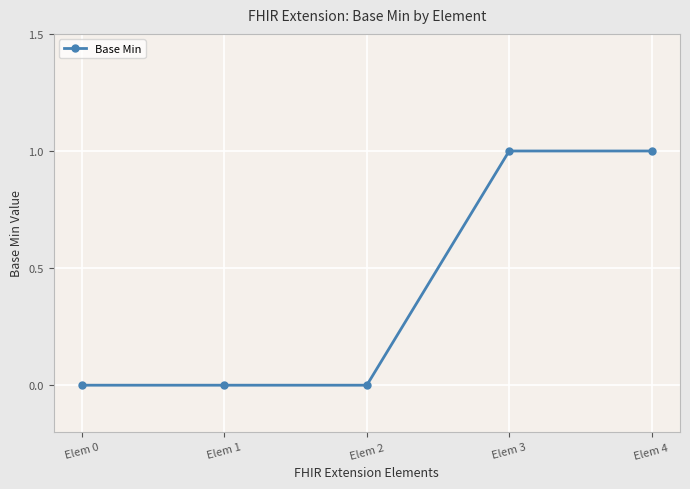

How many distinct data groups are displayed?

1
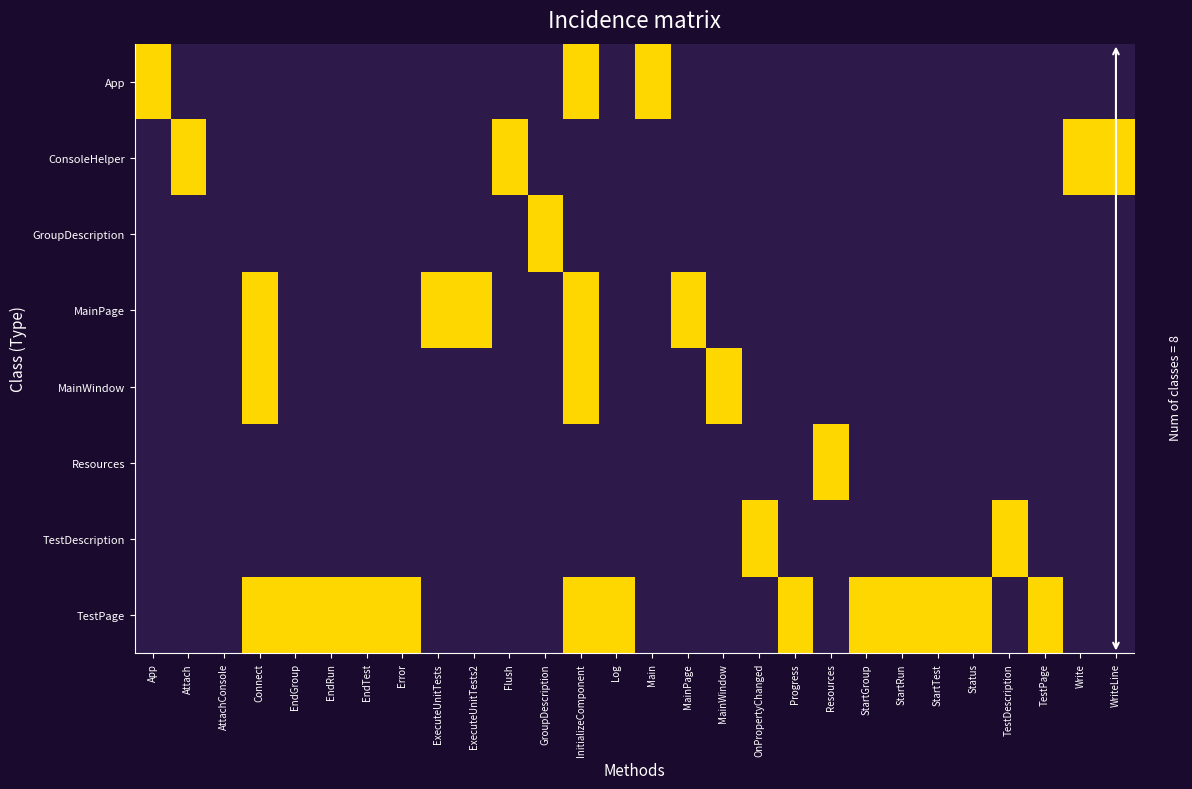

Count the number of data series in this chart.

8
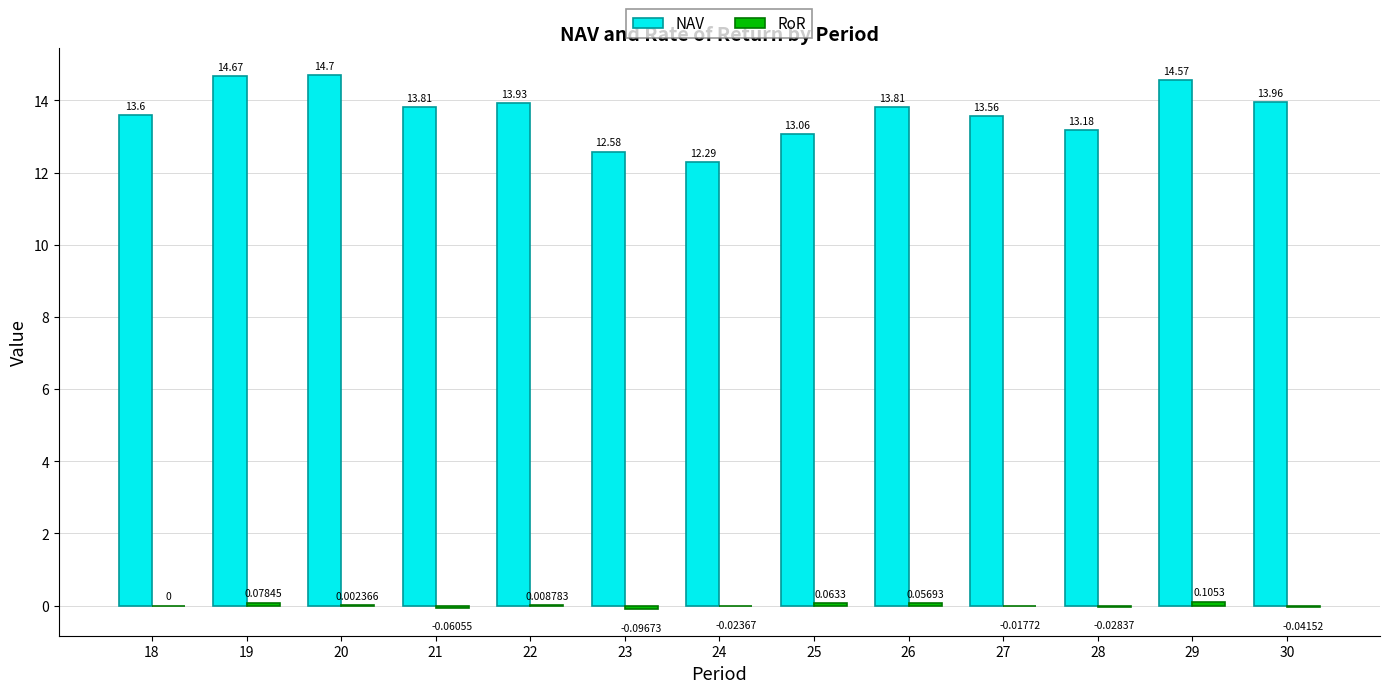

What is the difference between the NAV values at 23 and 22?

1.3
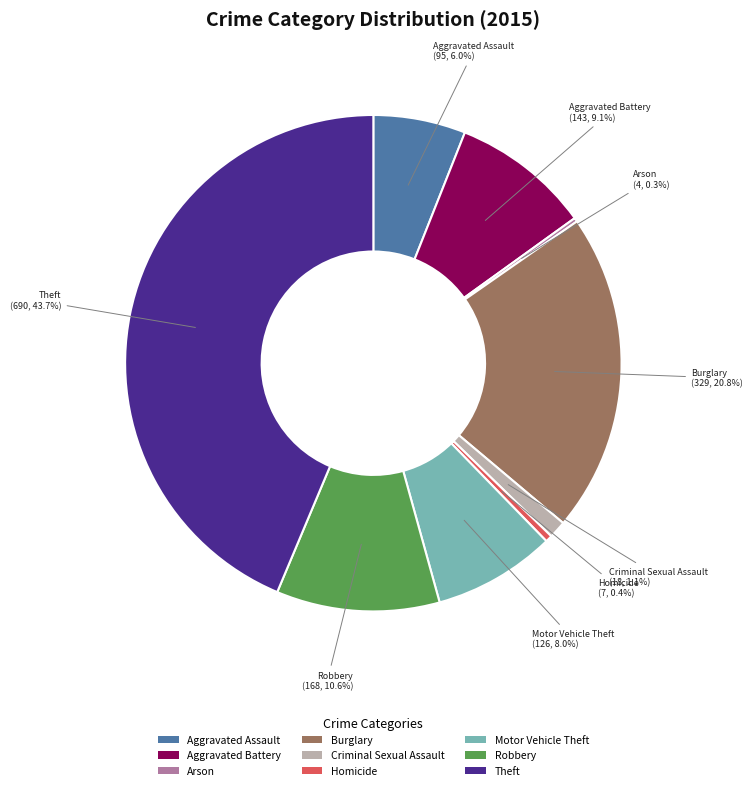

What portion of the pie excludes Motor Vehicle Theft?

92.0%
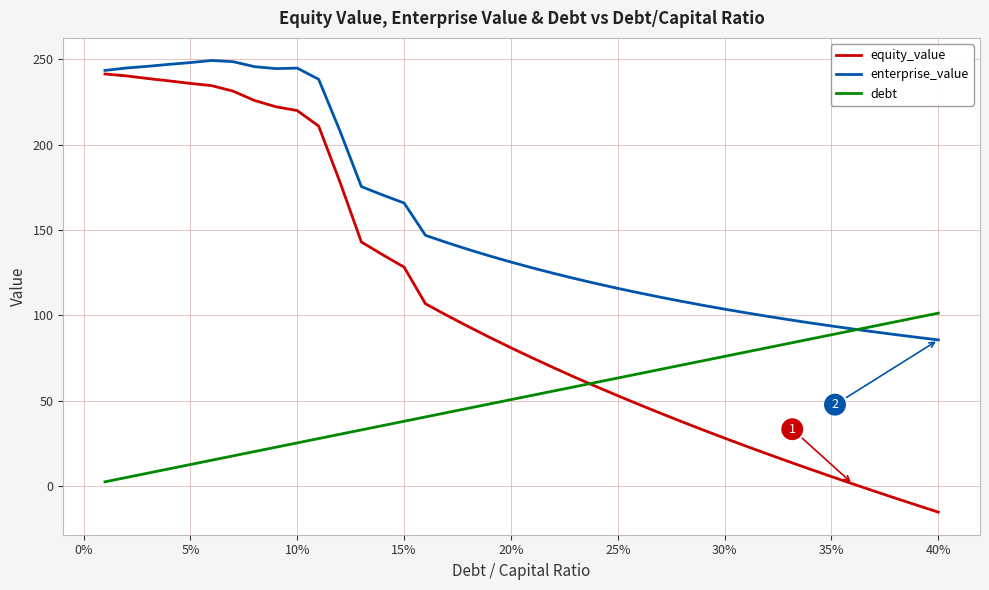

Which series has the largest total across all categories?

enterprise_value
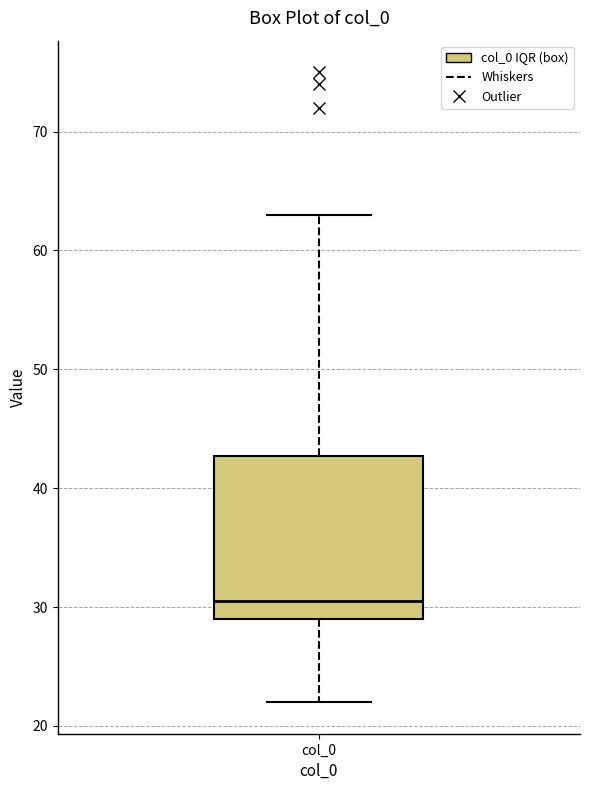

Read this box plot against the y-axis: the position of the median line, the range covered by the box, and the ends of both whiskers. The values are not printed on the chart, so give them approximately, as read against the axis.

median 31, box 29 to 43, whiskers 22 to 63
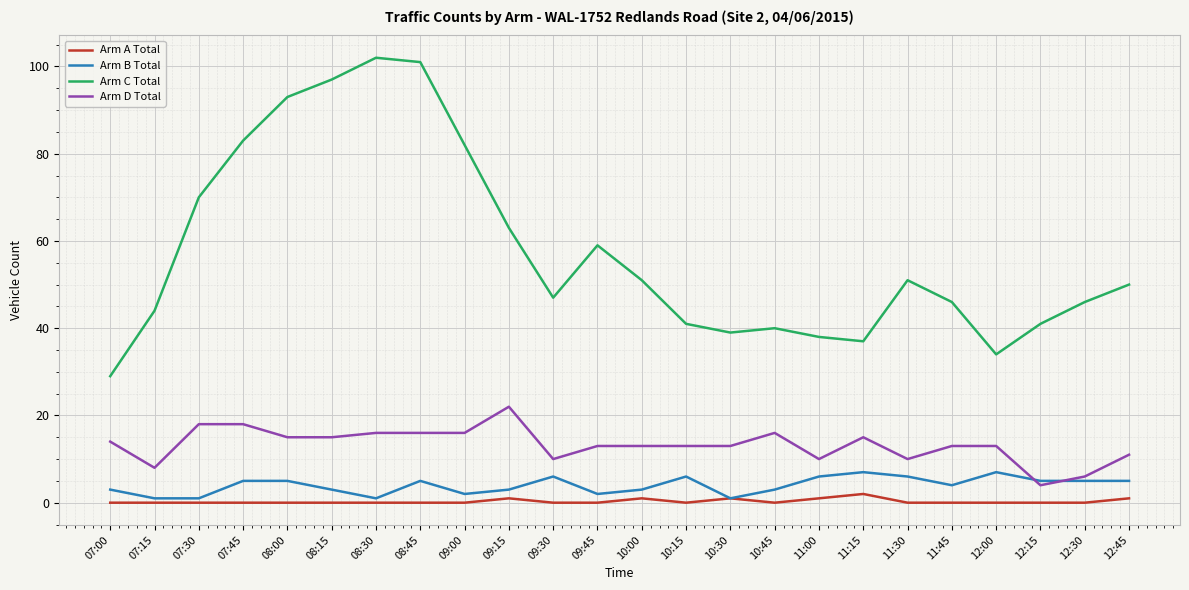

What is the difference between the second highest and second lowest values in the Arm D Total series?

12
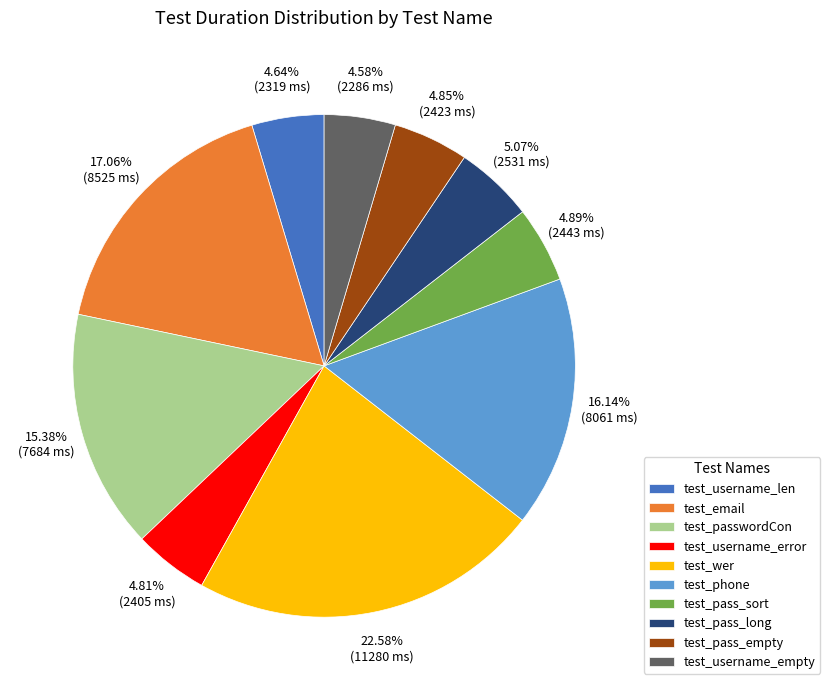

To the nearest percent, what is the combined percentage of test_username_empty and test_pass_long?

10%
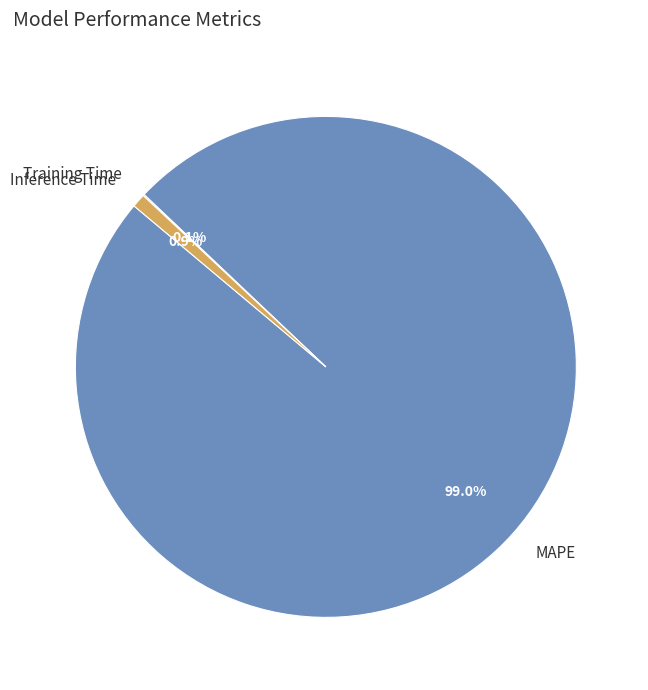

To the nearest percent, what is the difference between the MAPE and Inference Time slice percentages?

98%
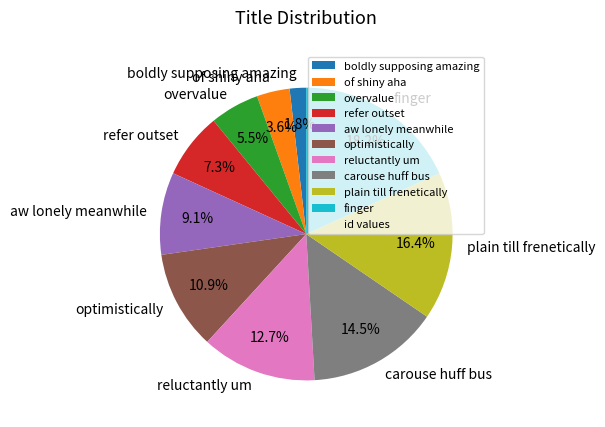

To the nearest percent, what percentage of the pie is optimistically?

11%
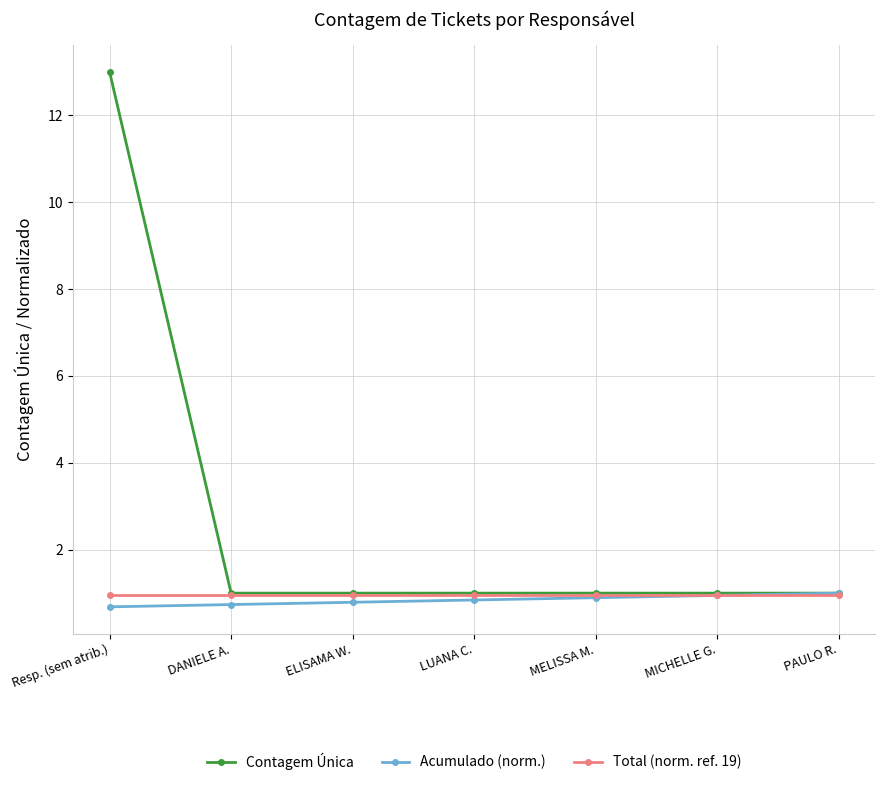

Which series has the largest range (max minus min)?

Contagem Única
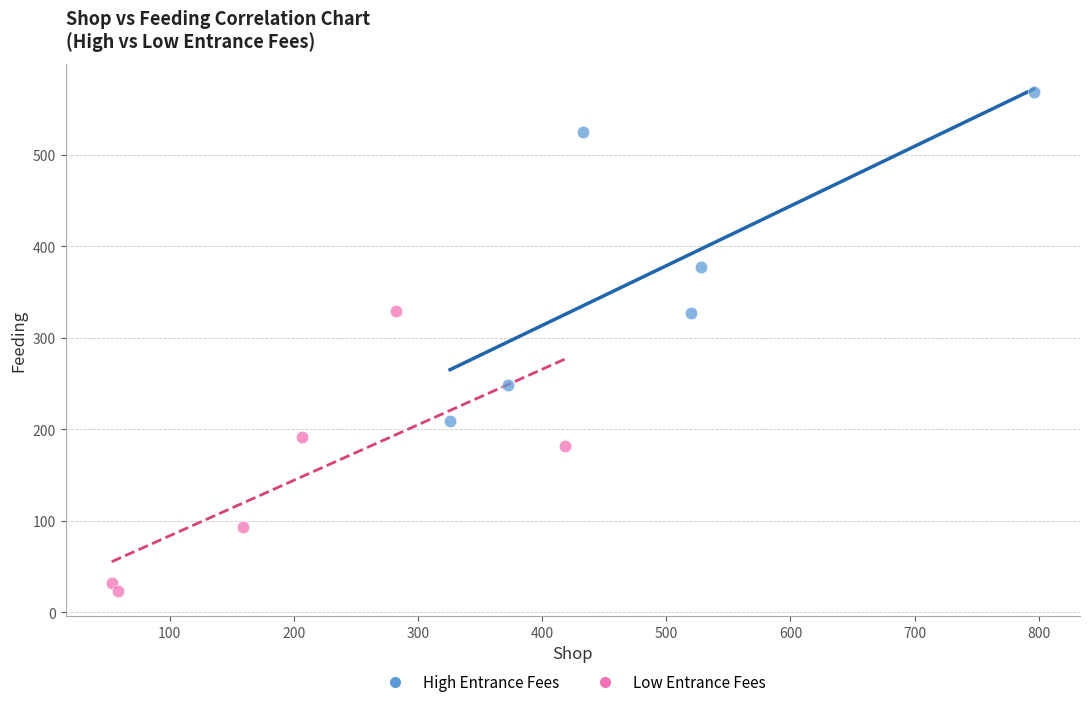

Which series reaches the minimum Y coordinate?

Low Entrance Fees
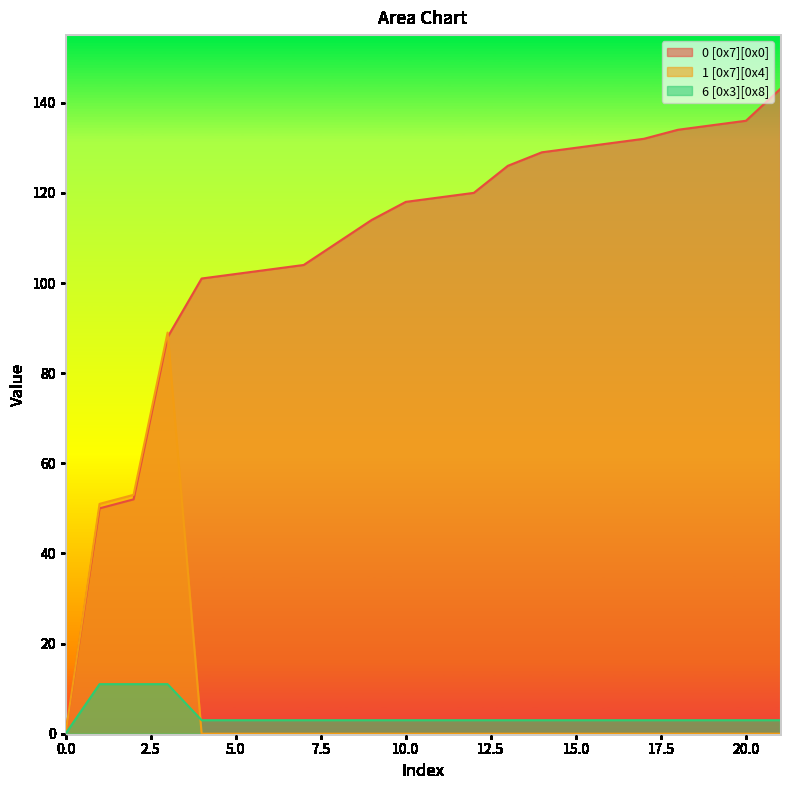

Reading left to right, list all the values displayed in this chart.

0 [0x7][0x0]: 0	50	52	88	101	102	103	104	109	114	118	119	120	126	129	130	131	132	134	135	136	143
1 [0x7][0x4]: 0	51	53	89	0	0	0	0	0	0	0	0	0	0	0	0	0	0	0	0	0	0
6 [0x3][0x8]: 0	11	11	11	3	3	3	3	3	3	3	3	3	3	3	3	3	3	3	3	3	3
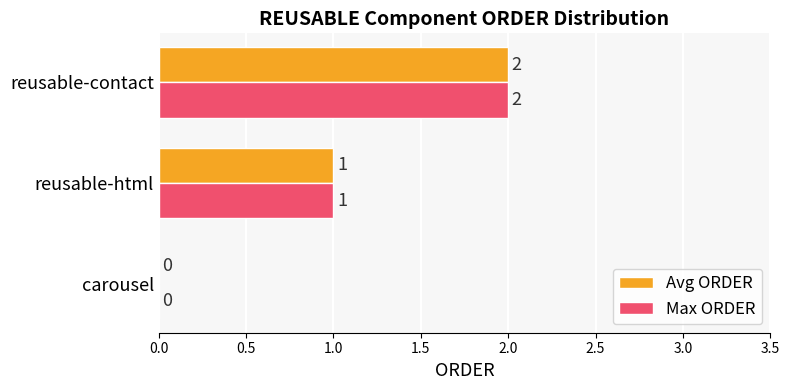

The value of Avg ORDER at carousel is -1. True or false?

False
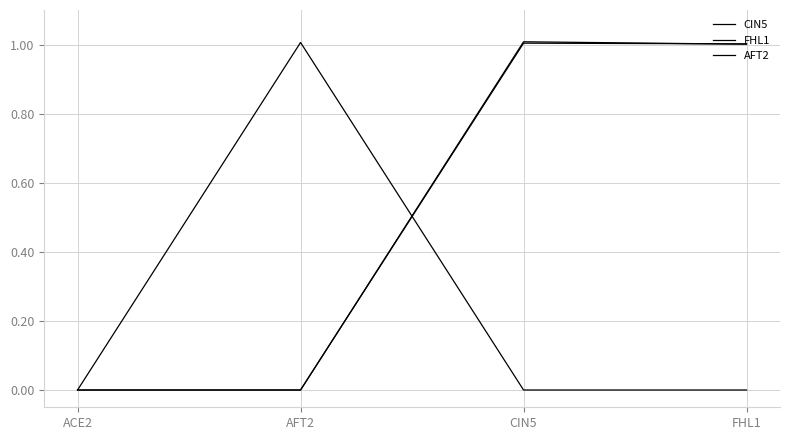

Count the number of data series in this chart.

3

□ □ □

Exercise: Reproduce the listing above word for word, leaving out the picture markers.

Result of the exercise:
How many distinct data groups are displayed?

1

Count the number of data series in this chart.

8

What is the difference between the NAV values at 23 and 22?

1.3

What portion of the pie excludes Motor Vehicle Theft?

92.0%

Which series has the largest total across all categories?

enterprise_value

Read this box plot against the y-axis: the position of the median line, the range covered by the box, and the ends of both whiskers. The values are not printed on the chart, so give them approximately, as read against the axis.

median 31, box 29 to 43, whiskers 22 to 63

What is the difference between the second highest and second lowest values in the Arm D Total series?

12

To the nearest percent, what is the combined percentage of test_username_empty and test_pass_long?

10%

To the nearest percent, what is the difference between the MAPE and Inference Time slice percentages?

98%

To the nearest percent, what percentage of the pie is optimistically?

11%

Which series has the largest range (max minus min)?

Contagem Única

Which series reaches the minimum Y coordinate?

Low Entrance Fees

Reading left to right, list all the values displayed in this chart.

0 [0x7][0x0]: 0	50	52	88	101	102	103	104	109	114	118	119	120	126	129	130	131	132	134	135	136	143
1 [0x7][0x4]: 0	51	53	89	0	0	0	0	0	0	0	0	0	0	0	0	0	0	0	0	0	0
6 [0x3][0x8]: 0	11	11	11	3	3	3	3	3	3	3	3	3	3	3	3	3	3	3	3	3	3

The value of Avg ORDER at carousel is -1. True or false?

False

Count the number of data series in this chart.

3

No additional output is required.